Texto fornecido:
Nascido em 1931, Scola conviveu de forma mais intensa com a segunda geração do neorrealismo, em particular com Federico Fellini, de quem foi colega de jornal e, em seguida, parceiro de cinema. Fellini viera de Rimini e Scola, de Trevico. Encontraram-se em Roma. Fellini era onze anos mais velho que seu colega e, de certa forma, o apadrinhou no início da carreira jornalística. Esses fatos são lembrados no último filme de Scola, o comovente Que Estranho Chamar-se Federico (2013), homenagem ao amigo, morto em 1993, 20 anos antes.

A amizade perdurou. Fellini faz até uma ponta em um dos maiores filmes de Scola, Nós que nos Amávamos Tanto (1974), retrato da geração que havia sonhado um mundo melhor e, após a experiência de 1968 e em pleno desvario dos anos de chumbo italianos, via-se obrigada a fazer um balanço político negativo, quase falimentar. Este, no entanto, temperado pela ternura e o conforto da amizade.

Segmento de dados:

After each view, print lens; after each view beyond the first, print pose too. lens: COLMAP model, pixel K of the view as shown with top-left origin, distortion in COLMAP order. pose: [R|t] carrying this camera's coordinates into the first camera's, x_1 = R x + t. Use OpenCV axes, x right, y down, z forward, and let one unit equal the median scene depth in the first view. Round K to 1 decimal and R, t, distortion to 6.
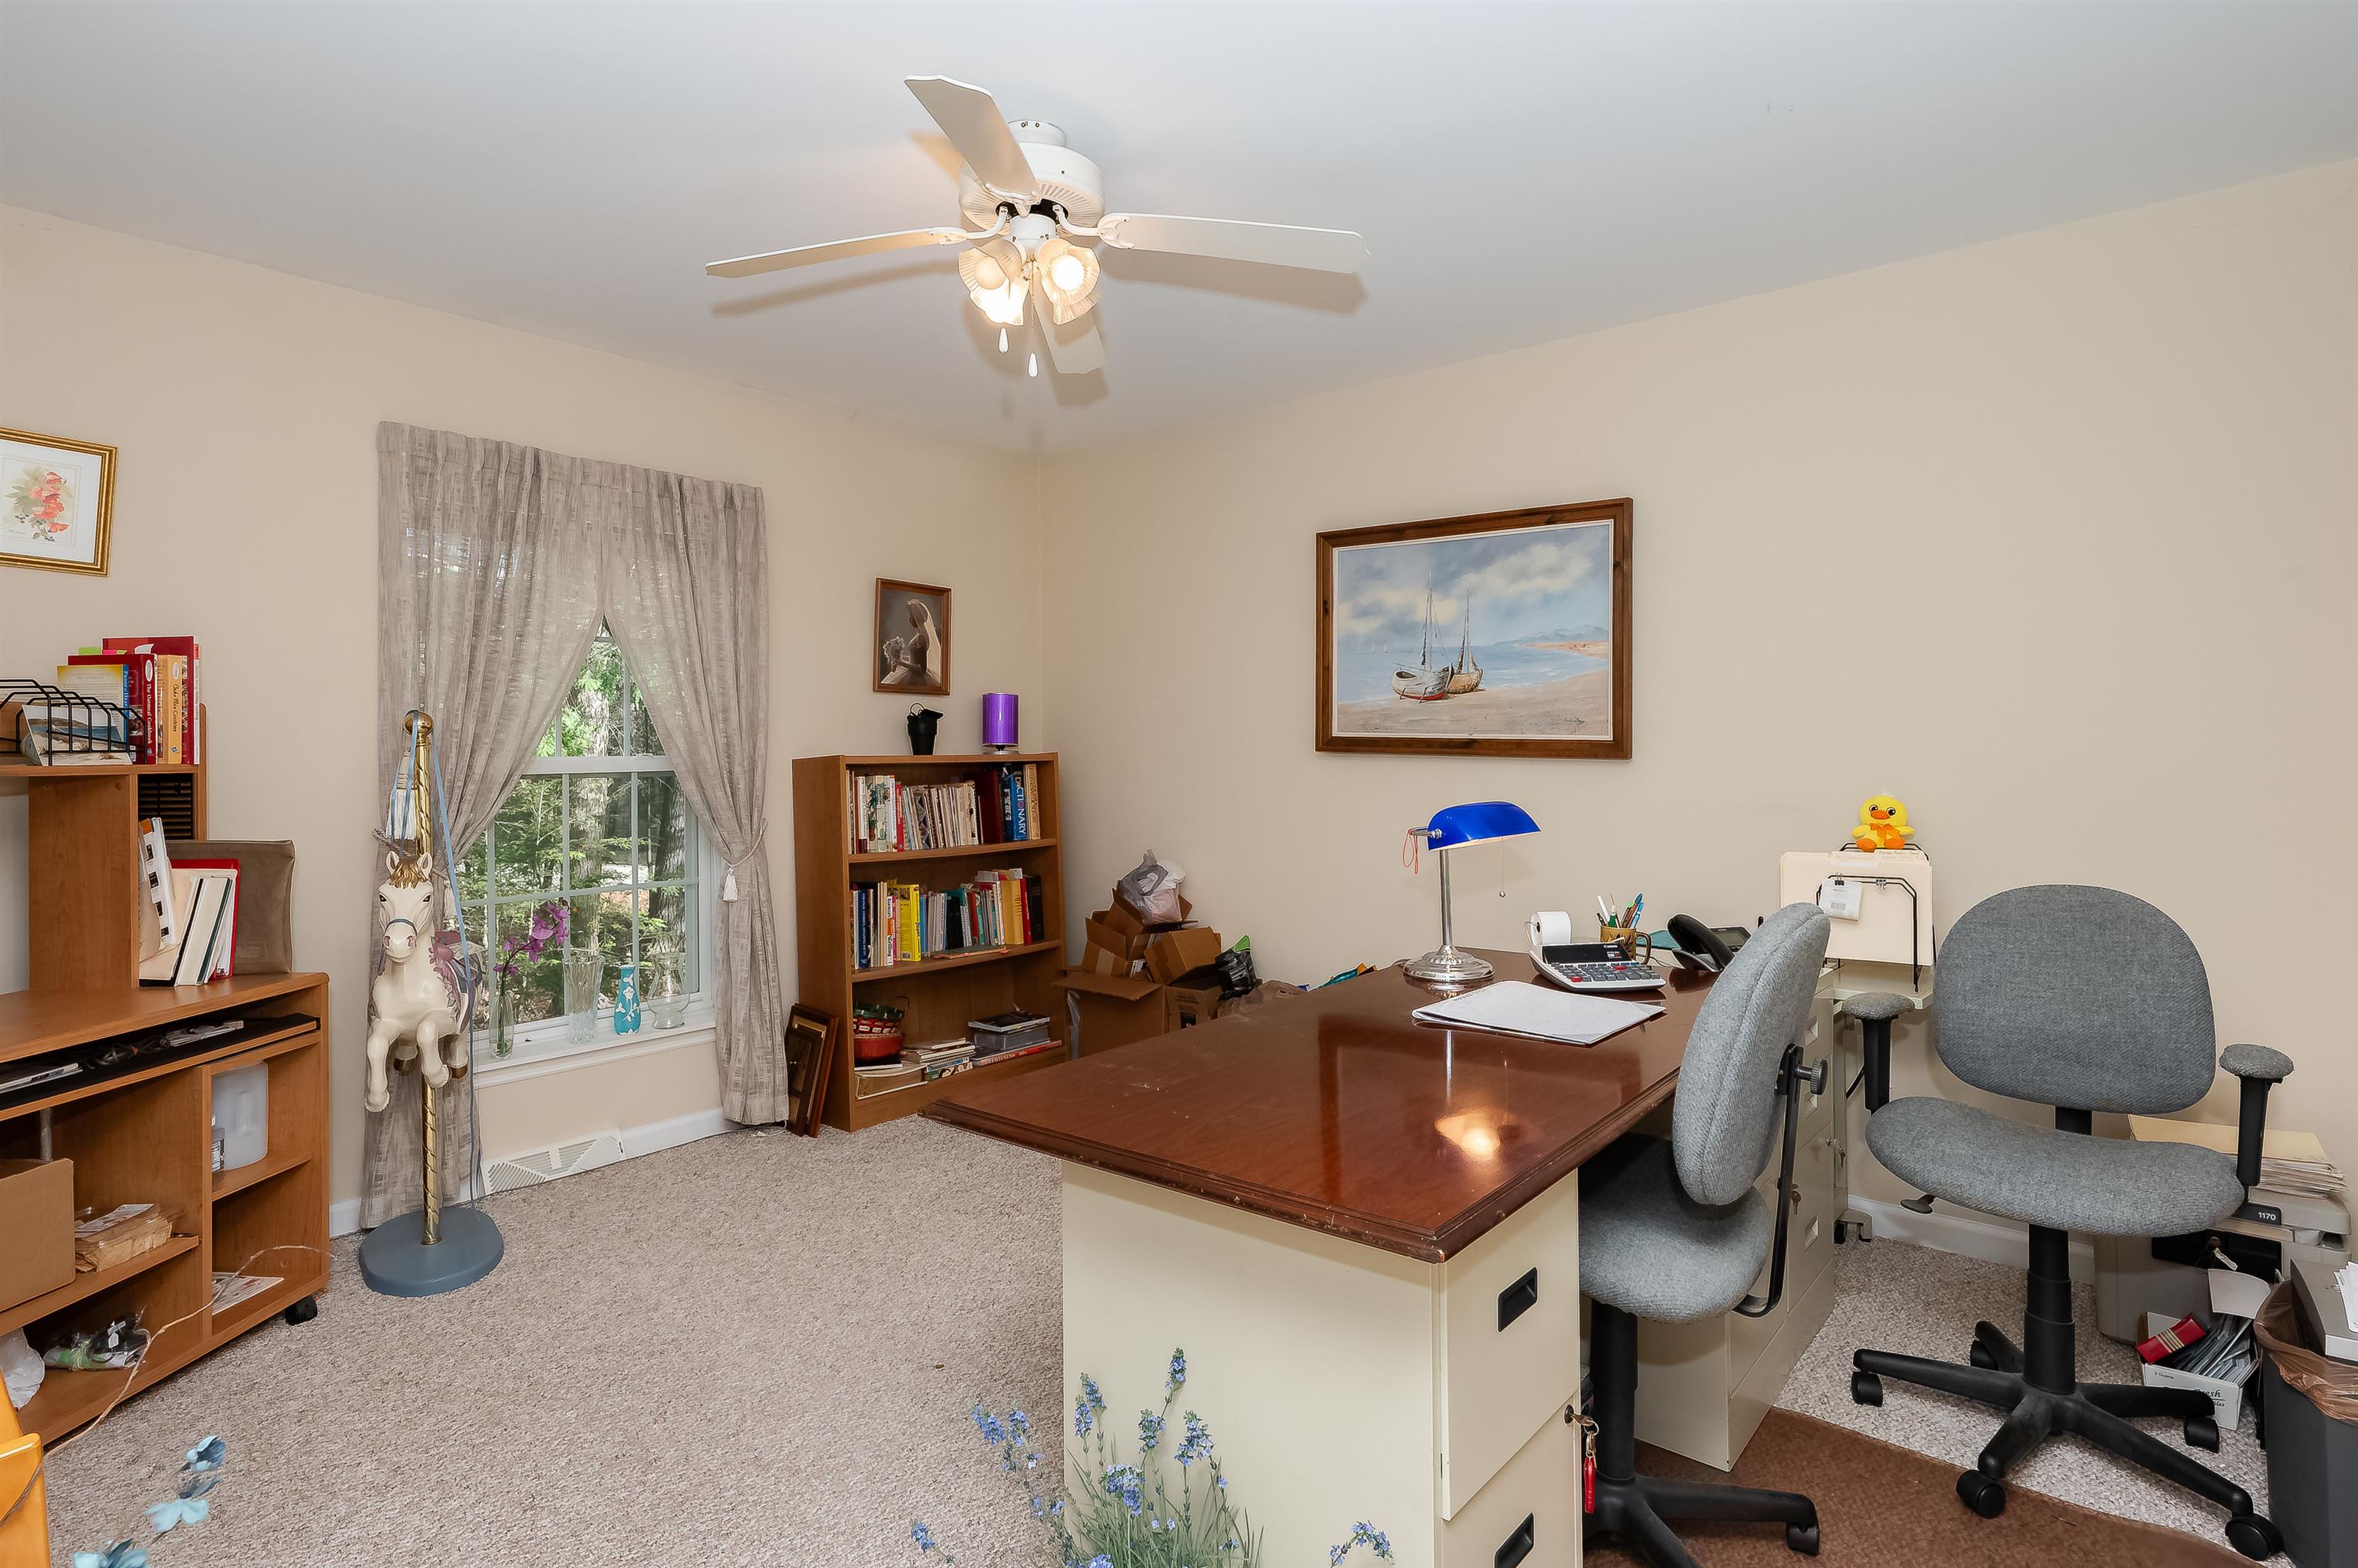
lens RADIAL K [[1233.8, 0, 1178.6], [0, 1233.8, 752.8], [0, 0, 1]] dist [-0.000703, -0.000219]
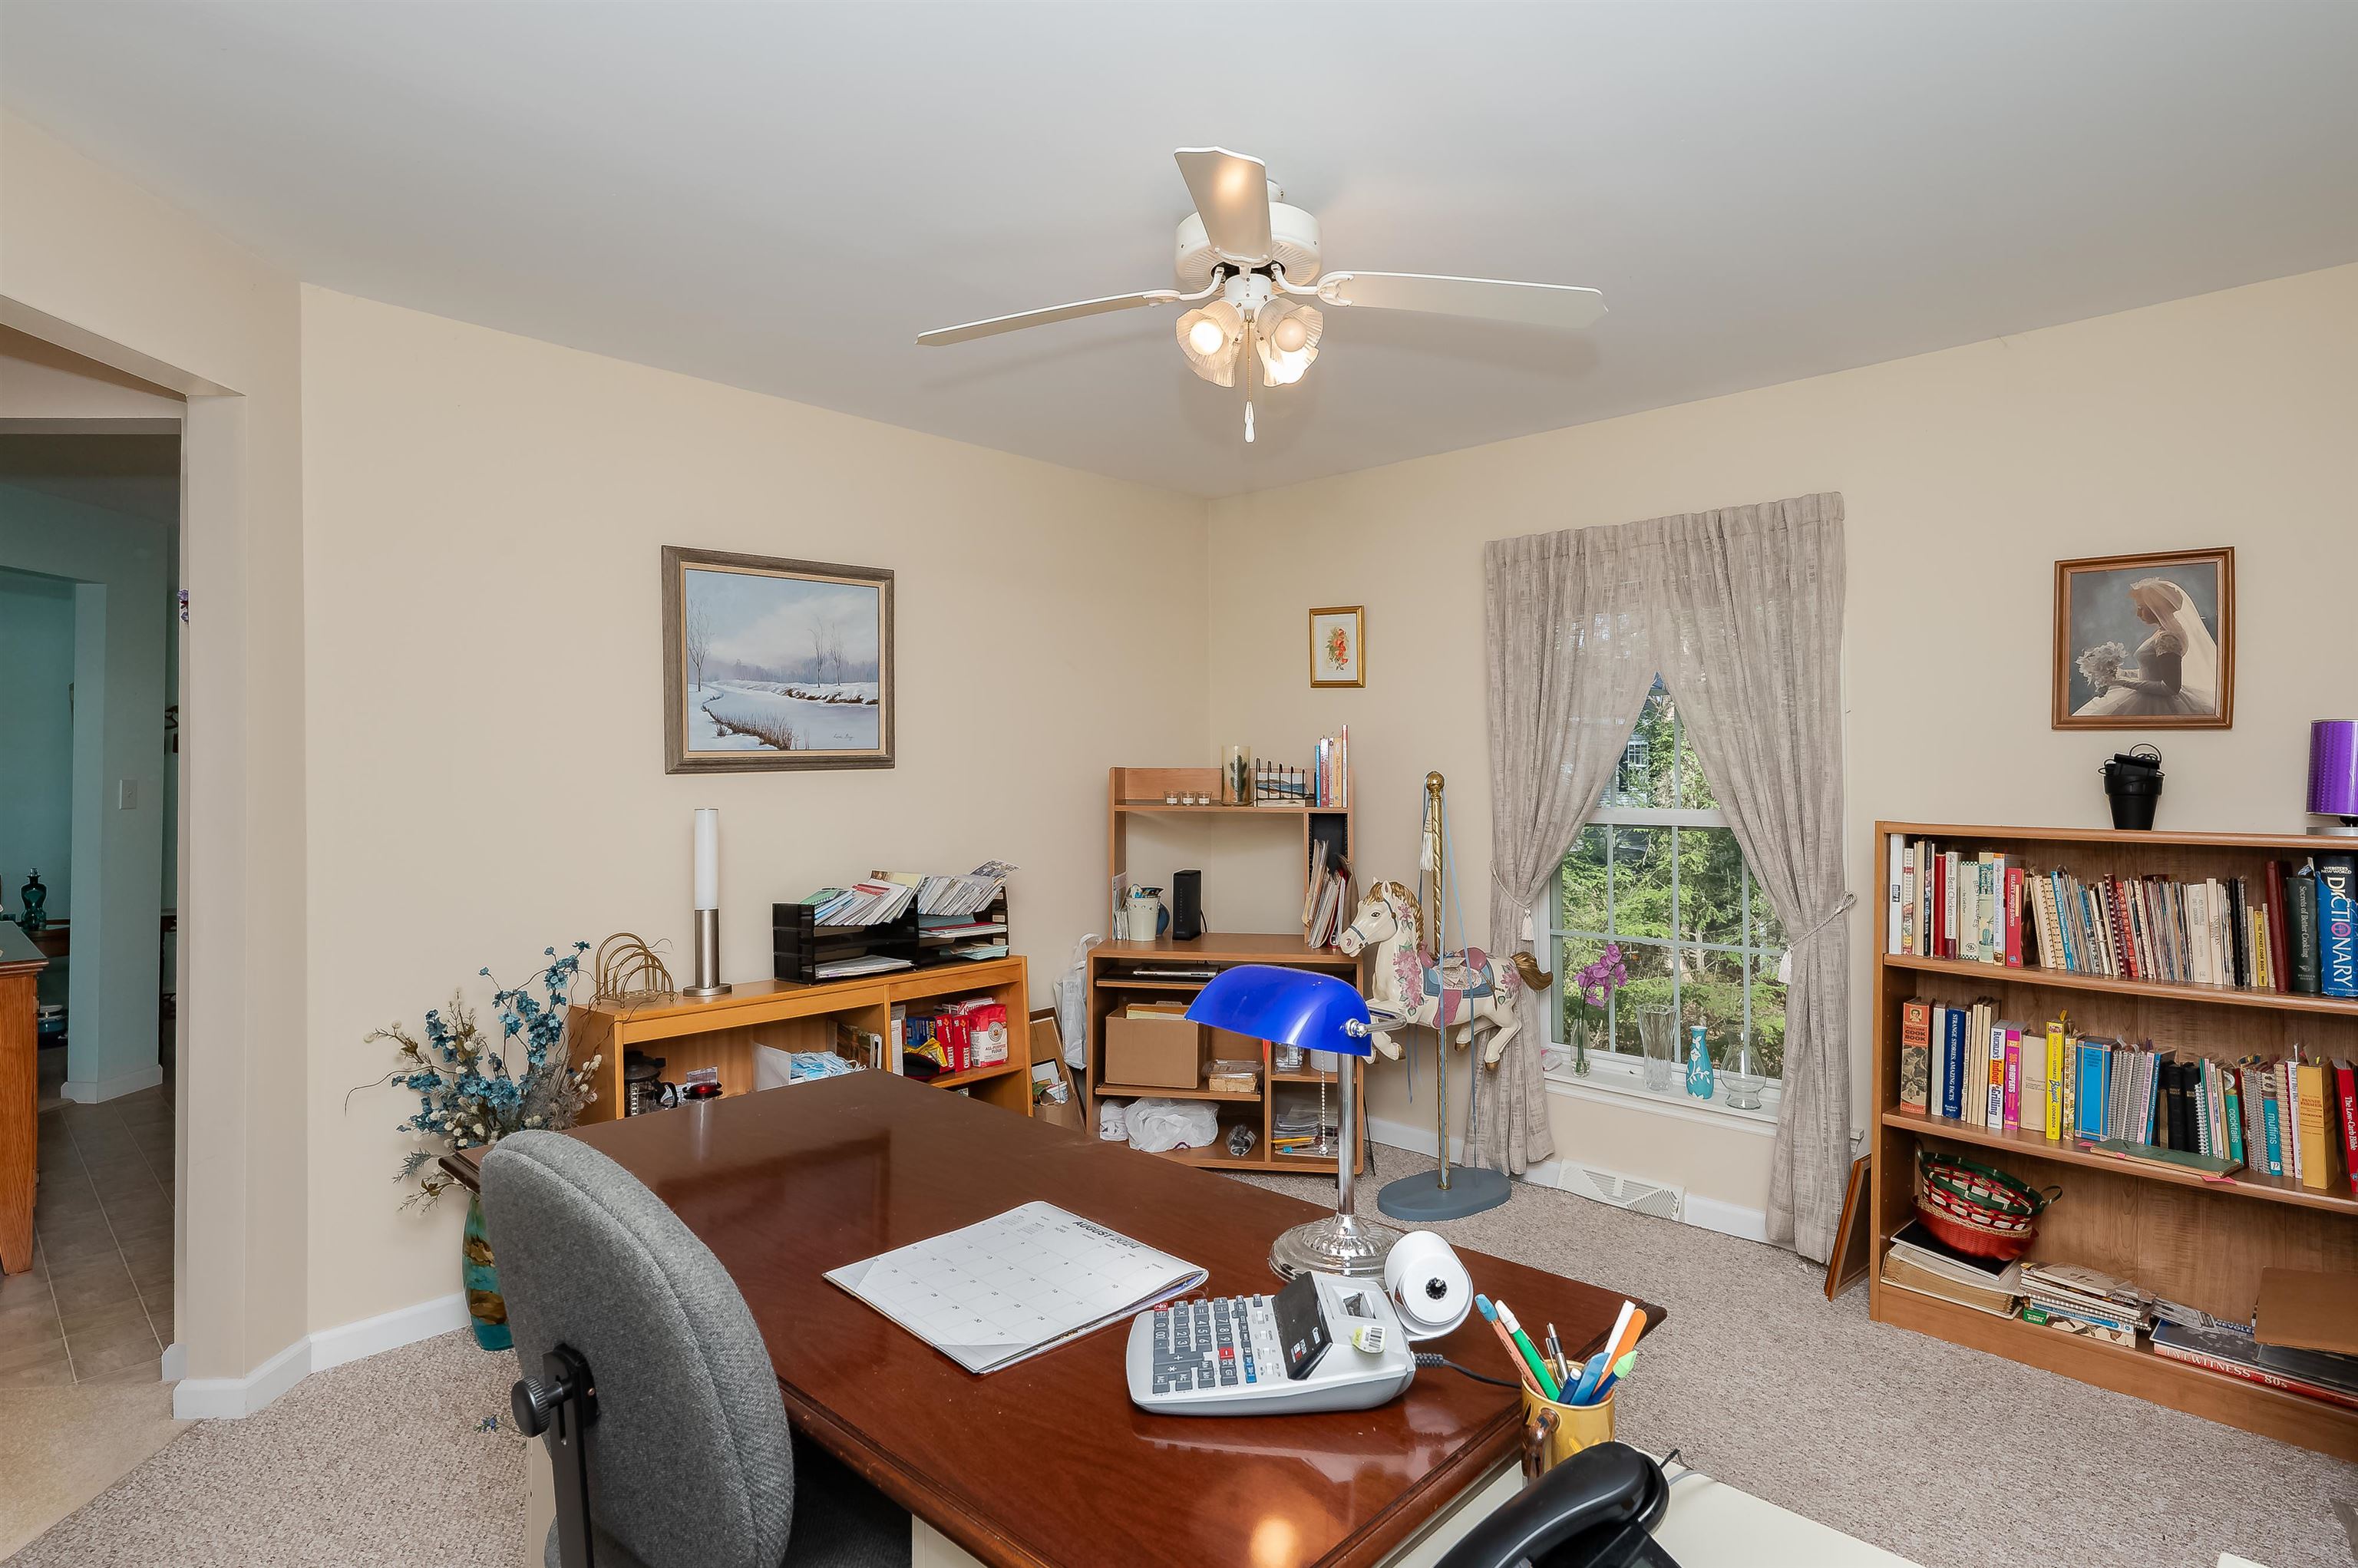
lens RADIAL K [[1209.8, 0, 1134.1], [0, 1209.8, 779.4], [0, 0, 1]] dist [-0.000495, -0.000092]
pose [[-0.113025, 0.016942, -0.993448, 0.489820], [-0.001808, 0.999849, 0.017256, -0.034313], [0.993591, 0.003746, -0.112977, 0.598540]]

Proposta de trabalho:
Dê prosseguimento ao texto sobre a amizade entre Scola e Fellini, partindo da última frase apresentada.

Resposta ao problema:
Artista de orientação progressista, mas nunca panfletário ou sectário, Scola mantinha-se atento aos conflitos e contradições sociais, sem, por isso, esquecer o caráter frágil e contraditório de seus protagonistas. Por isso, outro de seus melhores filmes é Feios, Sujos e Malvados (1976), em que descreve o sofrimento, mas também a brutalidade dos desvalidos, sem apelo a caricaturas ou ao bom-mocismo da caridade cristã. Neste ponto, dialoga de maneira explícita com outro mestre, o espanhol Luis Buñuel.

Em outro registro, em Um Dia Muito Especial (1977), mostra como é possível compor a síntese de dramas pessoais e tragédias coletivas. Sophia Loren faz a boa esposa italiana que permanece em casa enquanto marido e filhos vão assistir e aplaudir o encontro entre Mussolini e Hitler, selando a aliança entre a Itália fascista e a Alemanha nazista. No edifício, permanece apenas a mulher e mais um inquilino, desinteressado daquela festa fascista, o homossexual vivido por Marcello Mastroianni. Os dois se aproximam, nesse dia muito especial, juntam por um momento as respectivas solidões, mas são incapazes de abandonar seus casulos emocionais.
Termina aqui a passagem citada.